Text shown —

────────────────

Despite decades of research into the constructs of innovation, few practical sources of sustained innovation have proven causal to organizational success. A cursory examination of innovation theory fails to provide concrete evidence that innovation, in itself, is key to long-term success; most innovation theories rely on post-hoc analysis of firm performance focused on successes, rather than failures (Buisson & Silberzahn, 2010; Burke, van Stel, & Thurik, 2010). The term innovation is just as difficult to articulate being equally evaluated through ex post selection of successful innovation rather than innovative efforts in general. While innovation may not guarantee firm success, it is clear that organizations failing to adopt to the pace of the modern, global marketplace will flounder (Reeves & Deimler, 2011); the chances of success increase dramatically if organizations are positioned to innovate and change in response. As such, understanding the models, systems, and approaches improving an organization’s ability to innovate are increasingly important even if they are not proven to promote long-term success, or even successful innovation. This is the basis of the Innovation Strategy Framework, which attempts to combine multiple theories of innovation into a single construct.Today, we are going to look at the importance of people to innovation strategy, what those people do, where they come from, and why they are important to innovation.
Human capital, or the knowledge, skills, abilities and other characteristics (KSAO’s) of the people associated with the organization are the source of innovation. Human capital is a critical starting point and requirement for the development of organizational knowledge and innovation capabilities (Choong, 2008; Ployhart, Nyberg, Reilly, & Maltarich, 2014). This is not just the employees of the organization, but also the knowledge resources of partners and other collaborators. The greater the diversity and density of these knowledge resources, the greater the potential for organizations to achieve innovative outcomes (Dell’Era & Verganti, 2010; Phelps, 2010). Clearly, the depth, breadth, and quality of the people in the organization are critical dimensions of innovation capability.
The three main groups of people necessary for successful, serial innovation capability are: the people with innovation ideas, the people nurturing and developing ideas into successful innovation, and the organizational leadership fostering innovation.
People as the Source of Ideation
The largest group of people involved with innovation is the infinite sources of innovation ideas (left side of Figure 1). This group of people, including customers, partners, employees, and others, are the heterogeneous sources of knowledge providing innovative ideas and solutions. These resources are both internal and external, creating the depth, breadth, and diversity of knowledge to supply the organization with innovative fuel (Dell’Era & Verganti, 2010; Phelps, 2010; Rothaermel & Hess, 2010). The composition of an organization’s knowledge ecosystem (employees, partners, customers, and others) significantly contributes to the ability of an organization to successfully innovate (Dell’Era & Verganti, 2010; Engel & Del-Palacio, 2011; Kim & Ployhart, 2014; Phelps, 2010; Rothaermel & Hess, 2010; Sandmeier, Morrison, & Gassmann, 2010; Wilson & Doz, 2011).

────────────────

Saved entries:
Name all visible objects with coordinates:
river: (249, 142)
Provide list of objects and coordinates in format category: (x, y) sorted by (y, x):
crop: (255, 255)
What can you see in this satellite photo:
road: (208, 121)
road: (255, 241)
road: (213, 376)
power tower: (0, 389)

────────────────

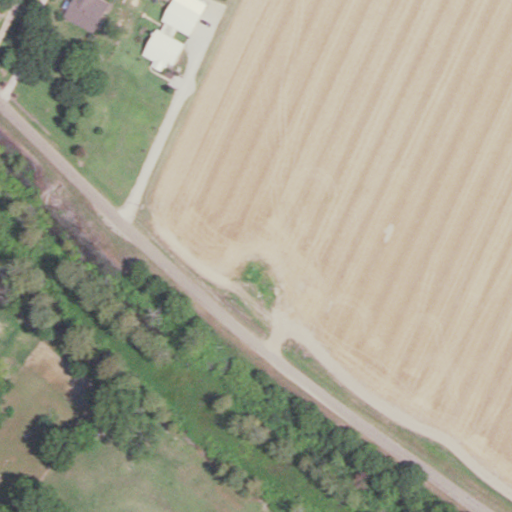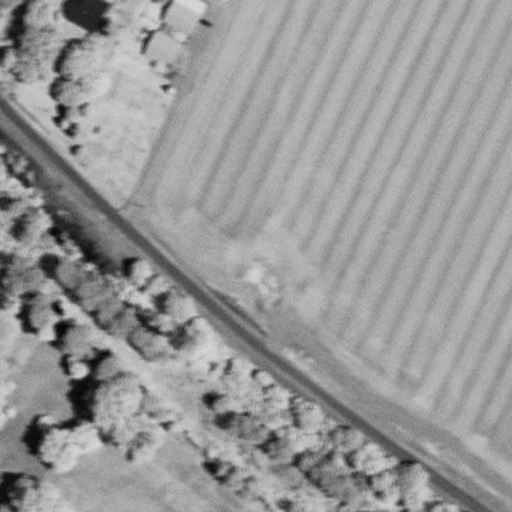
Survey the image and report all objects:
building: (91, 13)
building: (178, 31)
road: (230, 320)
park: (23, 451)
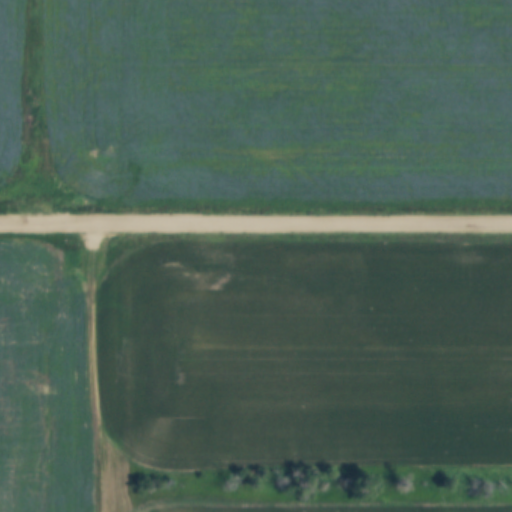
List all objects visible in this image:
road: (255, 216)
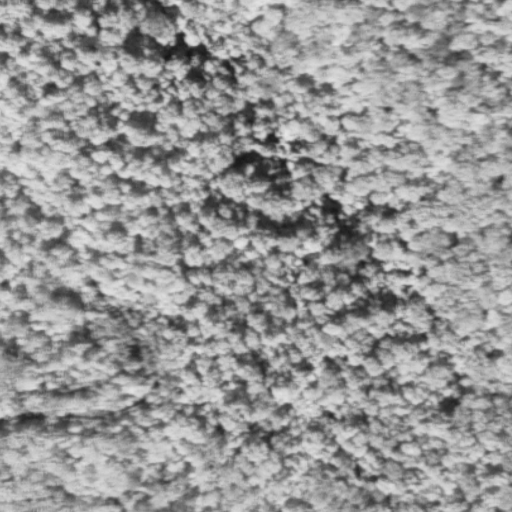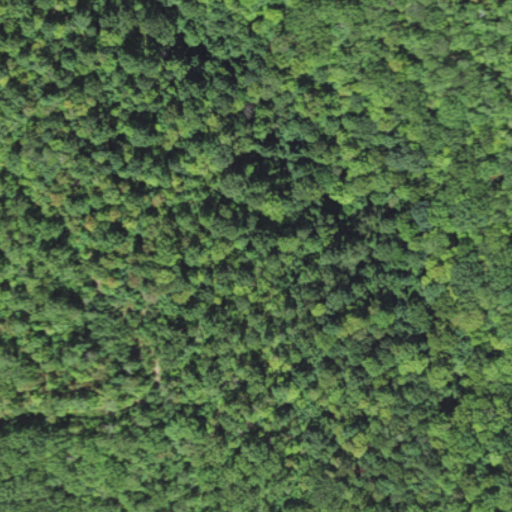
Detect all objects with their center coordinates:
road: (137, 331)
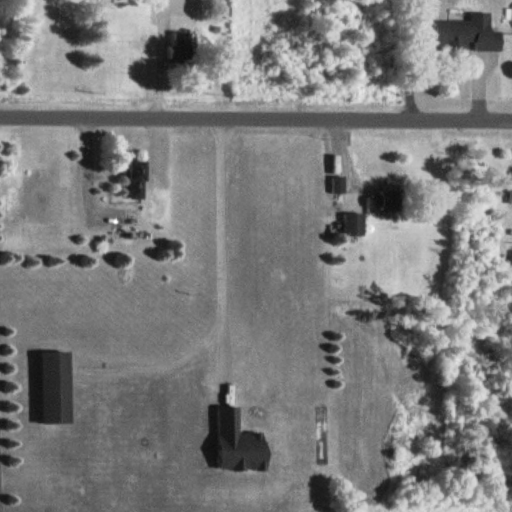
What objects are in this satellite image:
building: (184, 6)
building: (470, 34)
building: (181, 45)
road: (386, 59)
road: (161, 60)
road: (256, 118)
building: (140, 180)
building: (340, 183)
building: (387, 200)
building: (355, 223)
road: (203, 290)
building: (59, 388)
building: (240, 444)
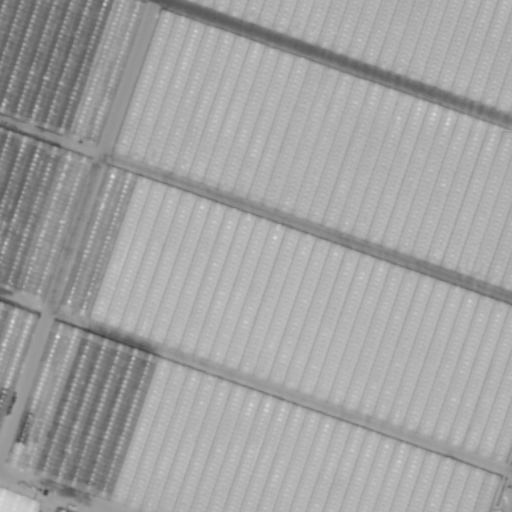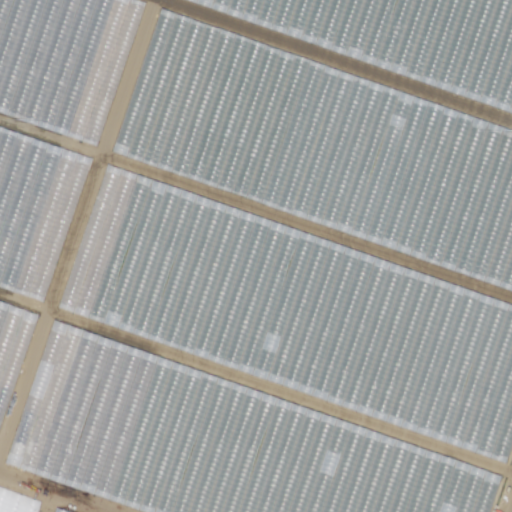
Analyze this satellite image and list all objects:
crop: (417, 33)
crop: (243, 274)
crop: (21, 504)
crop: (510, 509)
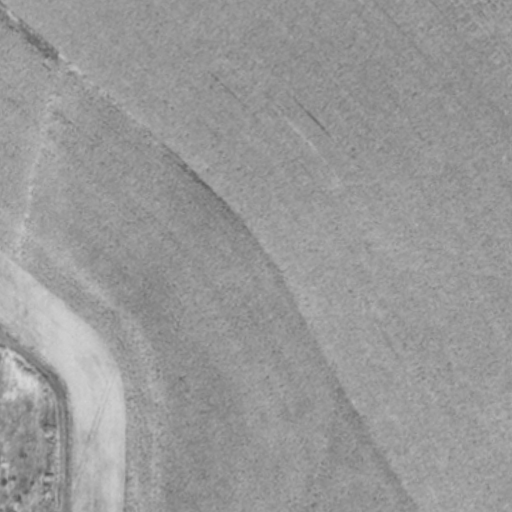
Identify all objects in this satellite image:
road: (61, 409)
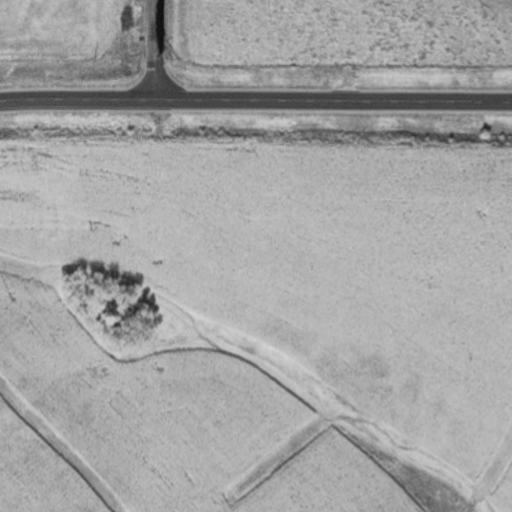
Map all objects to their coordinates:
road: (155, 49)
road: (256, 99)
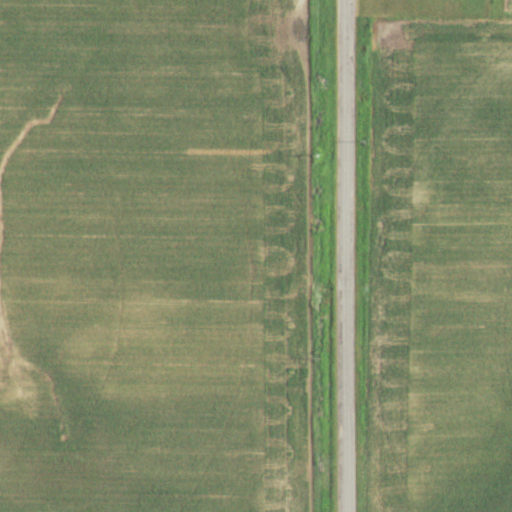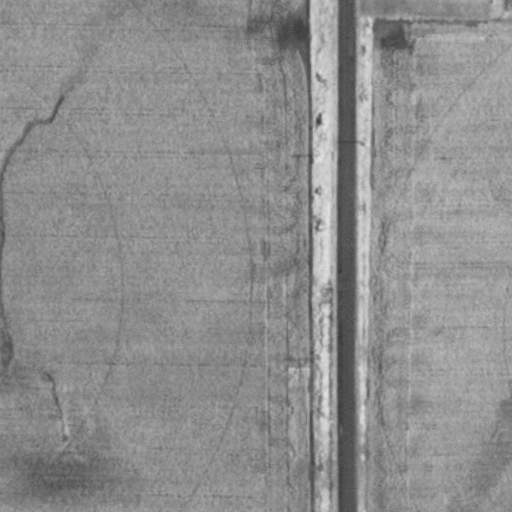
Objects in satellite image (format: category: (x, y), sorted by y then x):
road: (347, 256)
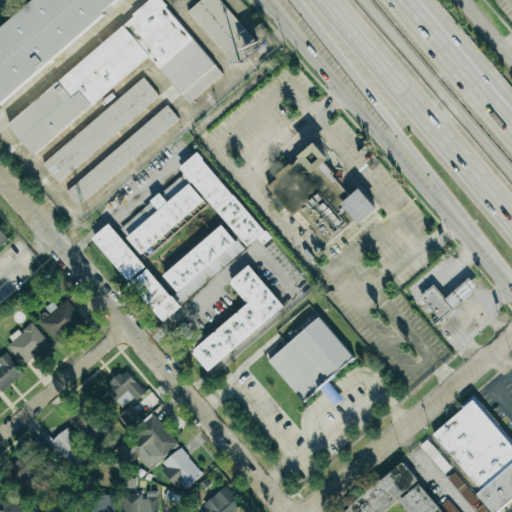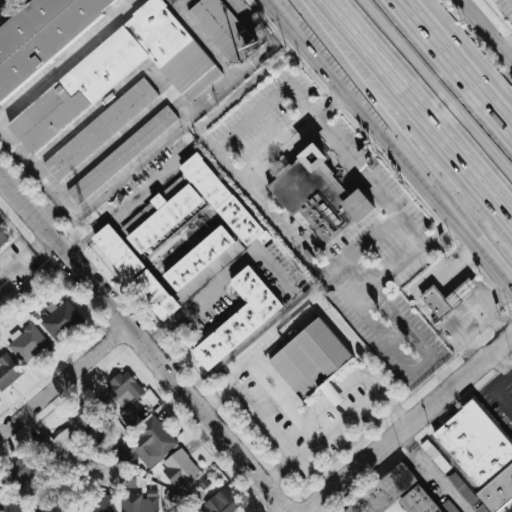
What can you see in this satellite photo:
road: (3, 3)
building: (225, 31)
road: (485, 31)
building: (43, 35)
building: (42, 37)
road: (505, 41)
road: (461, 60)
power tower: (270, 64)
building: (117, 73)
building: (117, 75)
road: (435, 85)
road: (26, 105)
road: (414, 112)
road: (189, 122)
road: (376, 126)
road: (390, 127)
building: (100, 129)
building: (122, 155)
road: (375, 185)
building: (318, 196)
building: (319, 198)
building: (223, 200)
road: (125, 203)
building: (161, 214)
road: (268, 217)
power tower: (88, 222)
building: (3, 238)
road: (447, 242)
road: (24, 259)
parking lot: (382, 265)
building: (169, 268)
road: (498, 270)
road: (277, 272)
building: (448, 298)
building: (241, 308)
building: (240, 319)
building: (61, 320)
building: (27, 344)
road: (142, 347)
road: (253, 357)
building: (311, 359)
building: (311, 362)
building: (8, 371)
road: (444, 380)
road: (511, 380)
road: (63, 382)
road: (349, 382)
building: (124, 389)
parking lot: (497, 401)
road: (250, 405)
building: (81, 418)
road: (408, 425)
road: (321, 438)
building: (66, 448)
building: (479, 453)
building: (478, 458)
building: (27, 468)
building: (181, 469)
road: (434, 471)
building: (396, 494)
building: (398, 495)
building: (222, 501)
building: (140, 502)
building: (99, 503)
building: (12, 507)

────────────────

Rewrite the text on innovation strategy from "Human capital, or" to "of innovation capability.", changing "diversity and density" to "range and concentration". This data stands apart from the text on innovation strategy.

Full solution —
Human capital, or the knowledge, skills, abilities and other characteristics (KSAO’s) of the people associated with the organization are the source of innovation. Human capital is a critical starting point and requirement for the development of organizational knowledge and innovation capabilities (Choong, 2008; Ployhart, Nyberg, Reilly, & Maltarich, 2014). This is not just the employees of the organization, but also the knowledge resources of partners and other collaborators. The greater the range and concentration of these knowledge resources, the greater the potential for organizations to achieve innovative outcomes (Dell’Era & Verganti, 2010; Phelps, 2010). Clearly, the depth, breadth, and quality of the people in the organization are critical dimensions of innovation capability.